Segment Start: PASSAGE TO READ

Here is how foldr uses the function f to "fold" the list.

     f(__, f(__, f(__, f(__, f(__, z)))))

The empty slots are where the elements from the list are placed.

     f(x0, f(x1, f(x2, f(x3, f(x4, z)))))

Here is the code that implements foldr.

(*
   fn : ('a * 'b -> 'b) -> 'b -> 'a list -> 'b
*)
fun foldr _ z [] = z
  | foldr f z (x::xs) = f (x, (foldr f z xs));


If the function f is thought of as an infix operator @
(that is, we replace every f(x, y) with x @ y),
then here is what foldr looks like in operator notation.

      __ @ (__ @ (__ @ (__ @ (__ @ z))))

      x0 @ (x1 @ (x2 @ (x3 @ (x4 @ z))))

Notice that the @ operators are grouped from right to left.

We can also represent foldr using a tree. Notice how this
tree grows to the right. (This tree is evaluated from the
bottom up.)
              f
             / \
           x0   f
               / \
             x1   f
                 / \
               x2   f
                   / \
                 x3   f
                     / \
                   x4    z

IMPORTANT: In the operator notation for foldr, use cons
as the operator and the empty list as the initial value.

      x0 :: (x1 :: (x2 :: (x3 :: (x4 :: []))))

Notice how, in this case, foldr just rebuilds the original list.
This shows that foldr is a way of generalizing the building, or
walking, of a list.

              ::
             /  \
           x0    ::
                /  \
              x1    ::
                   /  \
                 x2    ::
                      /  \
                    x3    ::
                         /  \
                       x4    []



Here is how foldl uses the function f to "fold" the list.

     f(__, f(__, f(__, f(__, f(__, z)))))

The empty slots are where the elements from the list are placed
but notice the order.

     f(x4, f(x3, f(x2, f(x1, f(x0, z)))))

Here is the code that implements foldl.

(*
   fn : ('a * 'b -> 'b) -> 'b -> 'a list -> 'b
*)
fun foldl _ z [] = z
  | foldl f z (x::xs) = foldl f (f (x, z)) xs;


If the function f is thought of as an infix operator @,
then here is what foldl looks like in operator notation.

      __ @ (__ @ (__ @ (__ @ (__ @ z))))

      x4 @ (x3 @ (x2 @ (x1 @ (x0 @ z))))

(Notice that the @ operators are still grouped from right
to left. This is a quirk of ML's implementation if foldl.
There is another way to implement foldl that groups the @
operators from left to right. See below. But also notice
that since the elements of the list are listed "backwards",
the operator uses up the elements of the list from left to 
right.)

We can also represent foldl using a tree. This tree is 
evaluated from the bottom up, but since the first element
from the list is at the bottom of the tree, the list is
processed from left to right.

                 f
                / \
              x4   f
                  / \
                x3   f
                    / \
                  x2   f
                      / \
                    x1   f
                        / \
                      x0   z


Look carefully at the operator notation for foldr and foldl.
      x0 @ (x1 @ (x2 @ (x3 @ (x4 @ z))))
      x4 @ (x3 @ (x2 @ (x1 @ (x0 @ z))))
They are the same except for the reversal of the elements from
the list. This means that we can express foldl the following way,

   fun foldl f z xs = foldr f z (reverse xs)

Segment End: PASSAGE TO READ
Segment Start: THE DATA

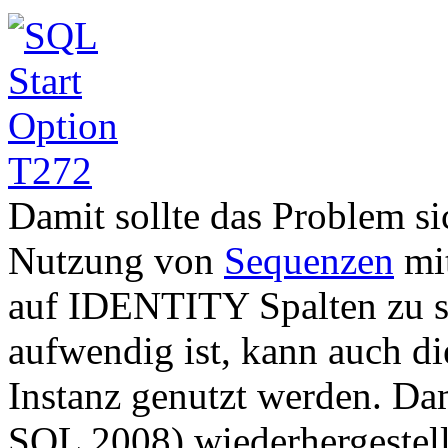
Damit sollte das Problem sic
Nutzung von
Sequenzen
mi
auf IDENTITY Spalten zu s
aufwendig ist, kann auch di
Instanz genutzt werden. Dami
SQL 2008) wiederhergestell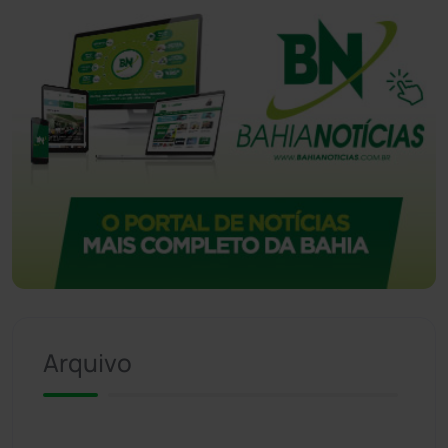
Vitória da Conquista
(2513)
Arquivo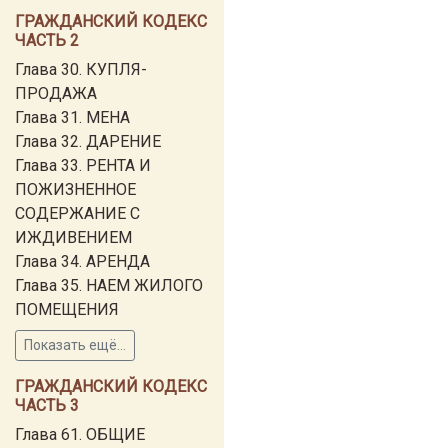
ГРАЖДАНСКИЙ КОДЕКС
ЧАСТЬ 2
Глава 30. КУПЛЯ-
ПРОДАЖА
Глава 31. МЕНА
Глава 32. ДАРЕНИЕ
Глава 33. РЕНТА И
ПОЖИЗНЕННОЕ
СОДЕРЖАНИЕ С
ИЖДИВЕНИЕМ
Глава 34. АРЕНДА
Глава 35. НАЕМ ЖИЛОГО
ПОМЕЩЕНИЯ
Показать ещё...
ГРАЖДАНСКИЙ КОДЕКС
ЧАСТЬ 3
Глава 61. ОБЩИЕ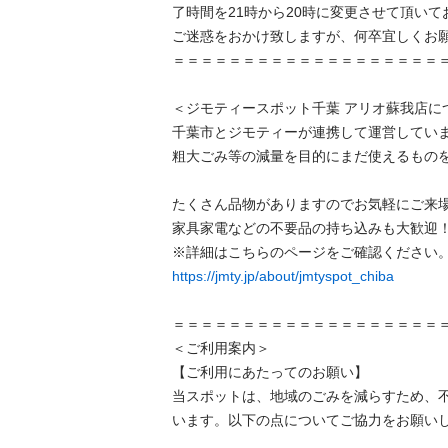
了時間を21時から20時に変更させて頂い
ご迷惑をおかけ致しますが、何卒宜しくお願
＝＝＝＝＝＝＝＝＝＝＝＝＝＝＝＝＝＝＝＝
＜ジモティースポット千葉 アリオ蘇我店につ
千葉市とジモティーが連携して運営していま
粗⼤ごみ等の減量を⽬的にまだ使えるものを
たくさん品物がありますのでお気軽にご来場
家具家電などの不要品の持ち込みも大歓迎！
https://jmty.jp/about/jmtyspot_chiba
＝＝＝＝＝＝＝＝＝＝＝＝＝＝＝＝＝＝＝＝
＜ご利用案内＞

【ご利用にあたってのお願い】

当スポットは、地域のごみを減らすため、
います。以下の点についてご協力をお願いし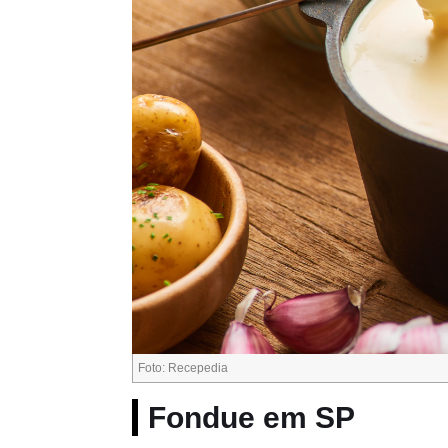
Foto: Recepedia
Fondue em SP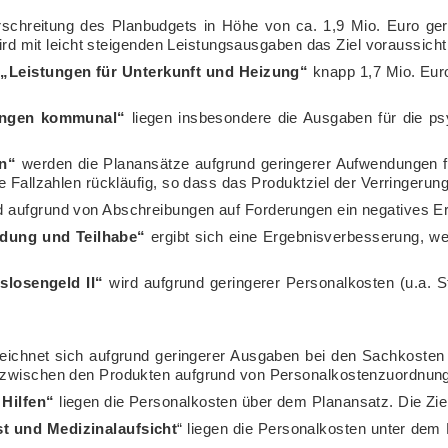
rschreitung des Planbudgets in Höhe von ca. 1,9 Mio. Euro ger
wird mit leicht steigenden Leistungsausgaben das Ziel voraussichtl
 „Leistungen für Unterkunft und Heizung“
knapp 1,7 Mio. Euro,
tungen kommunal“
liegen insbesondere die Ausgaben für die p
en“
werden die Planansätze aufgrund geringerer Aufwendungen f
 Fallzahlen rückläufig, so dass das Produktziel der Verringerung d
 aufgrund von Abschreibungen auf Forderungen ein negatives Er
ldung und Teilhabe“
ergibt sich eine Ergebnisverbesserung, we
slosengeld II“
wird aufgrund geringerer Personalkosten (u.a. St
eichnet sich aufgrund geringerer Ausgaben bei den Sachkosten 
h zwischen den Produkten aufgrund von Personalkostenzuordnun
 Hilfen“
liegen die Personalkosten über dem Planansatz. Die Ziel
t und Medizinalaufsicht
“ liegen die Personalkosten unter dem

Segment End: THE DATA

** ACTIONS TO TAKE **
**1.** In the foldr and foldl explanation, swap "operator notation" for "infix notation" and give the passage from "fun foldr _" up to and including "right to left.".
**2.** Write the next part of the foldr and foldl explanation, picking up after its final line.

** ANSWER SECTION **
**1.**
fun foldr _ z [] = z
  | foldr f z (x::xs) = f (x, (foldr f z xs));


If the function f is thought of as an infix operator @
(that is, we replace every f(x, y) with x @ y),
then here is what foldr looks like in infix notation.

      __ @ (__ @ (__ @ (__ @ (__ @ z))))

      x0 @ (x1 @ (x2 @ (x3 @ (x4 @ z))))

Notice that the @ operators are grouped from right to left.

**2.**
where "reverse" is a function that reverses a list. But we wouldn't
want to define foldl this way because it would force foldl to walk
the list three times instead of just one time (see below).


NOTE: The definition for foldl given above is not the only way
that foldl can be defined. The definition given above is not really
symmetric with the definition for foldr. Here are foldr and foldl
on the list [x0,x1,x2,x3,x4].

foldr f z [x0,x1,x2,x3,x4] = f(x0, f(x1, f(x2, f(x3, f(x4, z)))))
foldl f z [x0,x1,x2,x3,x4] = f(x4, f(x3, f(x2, f(x1, f(x0, z)))))

Here they are in operator notation.
      x0 @ (x1 @ (x2 @ (x3 @ (x4 @ z))))
      x4 @ (x3 @ (x2 @ (x1 @ (x0 @ z))))

Here is foldr compared with a different version of foldl.

foldr f z [x0,x1,x2,x3,x4] = f(x0, f(x1, f(x2, f(x3, f(x4, z)))))
foldl f z [x0,x1,x2,x3,x4] = f(f(f(f(f(z, x0), x1), x2), x3), x4)

Here is the operator notation for foldr and the new version of foldl.
      x0 @ (x1 @ (x2 @ (x3 @ (x4 @ z))))
      ((((z @ x0) @ x1) @ x2) @ x3) @ x4

This new definition of foldl is more symmetric with the definition
of foldr. Notice how foldr has z on the right end of x0, x1, x2, x3, 
and x4, and the @ operators are grouped from right to left. The new 
foldl has z on the left end of x0, x1, x2, x3, and x4, and the @
operators are grouped from left to right. (The previous definition
of foldl has z on the right end of x4, x3, x2, x1 and x0, and the
@ operators are grouped from right to left.)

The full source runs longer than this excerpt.